A young and uncredited David Bowie appears briefly as a soldier escorted out from behind a bar.

==Production==
Film rights to the novel were bought by Carl Foreman, who had a production unit at Columbia. Foreman was busy making Mackenna's Gold so he assigned the job of producing to Ned Sherrin, with Leslie Gilliatt as co producer. Leslie Thomas wrote the first script but Sherrin felt it did not do justice to the novel so Joseph McGrath was hired. This version was not well received so John Hopkins wrote a new draft. Ian Le Frenais was called in to do some additional work. Filming took place in 1968.
==Reception==

=== Box office ===
The Virgin Soldiers was the 17th-most-popular film at the UK box office in 1969. However it performed poorly in the US.

=== Critical ===
The Monthly Film Bulletin wrote: "The Virgin Soldiers remains firmly rooted in the tradition of British Forces Comedy.
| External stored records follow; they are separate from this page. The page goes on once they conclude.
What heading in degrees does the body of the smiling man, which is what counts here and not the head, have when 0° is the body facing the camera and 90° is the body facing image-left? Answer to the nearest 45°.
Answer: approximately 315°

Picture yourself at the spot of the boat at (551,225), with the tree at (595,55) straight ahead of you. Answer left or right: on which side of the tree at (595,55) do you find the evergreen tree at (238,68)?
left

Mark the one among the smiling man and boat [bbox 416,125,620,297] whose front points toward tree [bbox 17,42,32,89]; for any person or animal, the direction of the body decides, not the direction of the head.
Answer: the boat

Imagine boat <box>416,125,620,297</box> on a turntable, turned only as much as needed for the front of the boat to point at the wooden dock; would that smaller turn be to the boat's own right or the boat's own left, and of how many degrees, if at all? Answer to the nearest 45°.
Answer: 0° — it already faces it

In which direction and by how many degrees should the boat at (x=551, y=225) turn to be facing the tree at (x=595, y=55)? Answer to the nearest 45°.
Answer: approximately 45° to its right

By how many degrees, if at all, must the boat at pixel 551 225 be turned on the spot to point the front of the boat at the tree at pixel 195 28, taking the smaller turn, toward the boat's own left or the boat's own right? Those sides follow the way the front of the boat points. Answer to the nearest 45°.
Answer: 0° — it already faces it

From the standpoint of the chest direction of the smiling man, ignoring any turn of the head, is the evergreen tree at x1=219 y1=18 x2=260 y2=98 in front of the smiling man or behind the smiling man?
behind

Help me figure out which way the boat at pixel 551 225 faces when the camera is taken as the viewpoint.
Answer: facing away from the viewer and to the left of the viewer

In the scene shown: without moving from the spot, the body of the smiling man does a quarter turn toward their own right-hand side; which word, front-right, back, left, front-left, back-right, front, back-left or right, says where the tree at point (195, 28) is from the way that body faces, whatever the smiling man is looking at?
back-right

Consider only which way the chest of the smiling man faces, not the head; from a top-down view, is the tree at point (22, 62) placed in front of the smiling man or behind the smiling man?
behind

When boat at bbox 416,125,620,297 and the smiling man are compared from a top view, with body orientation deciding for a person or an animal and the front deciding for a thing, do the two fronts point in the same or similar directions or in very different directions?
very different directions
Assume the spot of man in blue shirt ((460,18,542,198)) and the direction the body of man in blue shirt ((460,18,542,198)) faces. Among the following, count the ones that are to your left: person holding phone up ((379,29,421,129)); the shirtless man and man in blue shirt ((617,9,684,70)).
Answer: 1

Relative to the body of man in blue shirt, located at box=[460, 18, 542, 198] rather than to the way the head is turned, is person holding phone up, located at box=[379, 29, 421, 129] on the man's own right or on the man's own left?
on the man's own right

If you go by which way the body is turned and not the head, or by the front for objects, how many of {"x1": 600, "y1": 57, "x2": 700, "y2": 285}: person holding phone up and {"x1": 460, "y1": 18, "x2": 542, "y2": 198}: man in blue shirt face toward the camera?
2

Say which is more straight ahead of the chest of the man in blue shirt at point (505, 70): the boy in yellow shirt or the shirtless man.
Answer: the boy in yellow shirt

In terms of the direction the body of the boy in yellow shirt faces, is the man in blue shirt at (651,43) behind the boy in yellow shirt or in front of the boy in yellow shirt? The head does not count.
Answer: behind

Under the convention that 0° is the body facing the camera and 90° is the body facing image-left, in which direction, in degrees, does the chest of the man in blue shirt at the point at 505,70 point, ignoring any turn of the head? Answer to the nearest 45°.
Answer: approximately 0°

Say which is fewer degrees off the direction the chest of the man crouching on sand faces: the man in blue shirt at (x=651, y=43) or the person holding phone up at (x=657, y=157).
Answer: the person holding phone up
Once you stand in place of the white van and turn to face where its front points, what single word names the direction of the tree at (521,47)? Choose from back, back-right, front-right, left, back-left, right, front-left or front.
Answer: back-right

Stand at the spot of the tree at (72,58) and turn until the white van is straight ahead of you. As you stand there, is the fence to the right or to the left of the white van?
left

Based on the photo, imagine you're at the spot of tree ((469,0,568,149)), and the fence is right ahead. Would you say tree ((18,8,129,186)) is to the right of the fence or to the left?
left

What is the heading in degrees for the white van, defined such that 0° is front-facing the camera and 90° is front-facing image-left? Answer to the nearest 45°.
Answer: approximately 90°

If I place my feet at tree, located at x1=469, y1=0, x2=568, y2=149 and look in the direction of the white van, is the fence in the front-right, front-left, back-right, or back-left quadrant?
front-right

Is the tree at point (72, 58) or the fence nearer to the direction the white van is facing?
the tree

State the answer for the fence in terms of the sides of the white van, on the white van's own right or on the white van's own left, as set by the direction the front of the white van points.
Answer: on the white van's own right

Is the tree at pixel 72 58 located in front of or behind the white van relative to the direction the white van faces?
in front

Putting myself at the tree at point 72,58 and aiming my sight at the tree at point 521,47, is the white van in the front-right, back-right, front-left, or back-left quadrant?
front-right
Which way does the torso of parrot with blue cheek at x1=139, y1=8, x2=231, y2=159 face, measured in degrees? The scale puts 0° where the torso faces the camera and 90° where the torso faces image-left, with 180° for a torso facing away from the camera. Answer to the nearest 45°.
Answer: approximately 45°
The jokes, which make up most of the script, revolve round the obvious bawdy themes of service life, and the sexual encounters are presented in what is almost a Carry On fashion ... All this is made even more surprising by the occasional lapses into a tone of portentous seriousness. ... It may be unreasonable to expect of John Hopkins (scripting from an adaptation, with 'additional dialogue' to boot) that his screenplay should have attained the same level of prickly intensity which is present in so much of his television work, but one hardly anticipated that he would turn out something as utterly conventional as this. There are some lively performances, especially from Lynn Redgrave, and the atmosphere seems authentic enough; but overall it is difficult not to feel that The Virgin Soldiers is really nothing more than a kind of monstrous mating of [1956] and The Family Way [1966 ]with a bit of The Long and the Short and the Tall (1961) thrown in for foul measure."

Producer Ned Sherrin later established his own company, called Virgin Films.